Solo il 16,8% delle strutture ha un punto unico di accoglienza per le persone con disabilità. Il punto unico di accoglienza è presente nel 20,9% delle strutture del Nord, mentre non raggiunge il 13% negli ospedali di Centro-Sud e Isole. Nessuna struttura ha mappe a rilievo per persone non vedenti, mentre solo il 10,6% è dotato di percorsi tattili (essi sono assenti negli ospedali monitorati nelle regioni del Mezzogiorno, presenti in circa il 13% di quelli del Centro-Nord).

Parlando di display luminosi per le persone con deficit uditivo, essi sono presenti nel 57,8% degli ospedali (nel 45,2% di quelli del Sud Italia). Solo il 12,4% dei Pronto Soccorso – e nessuno nell’Italia Meridionale – ha locali o percorsi adatti per visitare pazienti con disabilità intellettiva. La percentuale sale, invece, se consideriamo gli ambulatori e i reparti: qui i percorsi clinico assistenziali e locali dedicati per visitare e assistere persone con disabilità intellettiva/cognitiva sono presenti nel 21,7% delle strutture che hanno risposto all’indagine.

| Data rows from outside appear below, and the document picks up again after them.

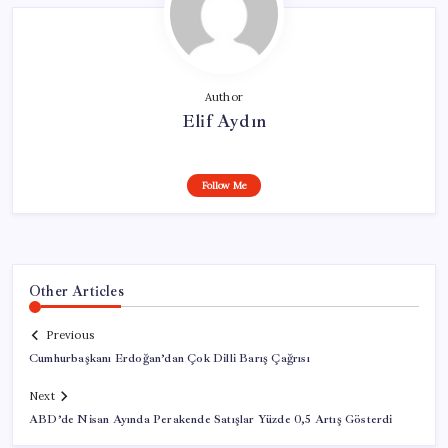
Author
Elif Aydın
Follow Me
Other Articles
Previous
Cumhurbaşkanı Erdoğan’dan Çok Dilli Barış Çağrısı
Next
ABD’de Nisan Ayında Perakende Satışlar Yüzde 0,5 Artış Gösterdi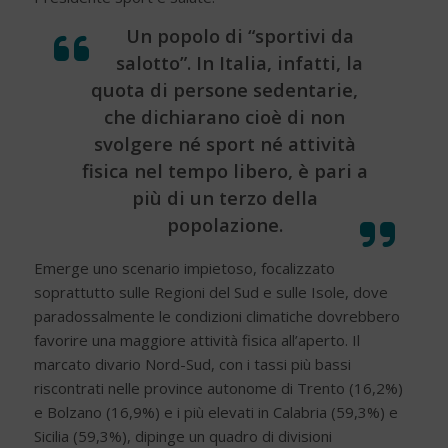
Un popolo di “sportivi da
salotto”. In Italia, infatti, la
quota di persone sedentarie,
che dichiarano cioè di non
svolgere né sport né attività
fisica nel tempo libero, è pari a
più di un terzo della
popolazione.
Emerge uno scenario impietoso, focalizzato
soprattutto sulle Regioni del Sud e sulle Isole, dove
paradossalmente le condizioni climatiche dovrebbero
favorire una maggiore attività fisica all’aperto. Il
marcato divario Nord-Sud, con i tassi più bassi
riscontrati nelle province autonome di Trento (16,2%)
e Bolzano (16,9%) e i più elevati in Calabria (59,3%) e
Sicilia (59,3%), dipinge un quadro di divisioni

Rincuorante, al contrario, la situazione relativa alla presenza della figura del case manager (prevista nel 61,5% delle strutture) e quella relativa alla permanenza, oltre l’orario previsto per le visite, del caregiver della persona con disabilità (nel 95,7% degli ospedali analizzati). Buono anche l’aspetto legato agli incontri tra la governance dell’ospedale e le rappresentanze delle associazioni familiari delle persone con disabilità.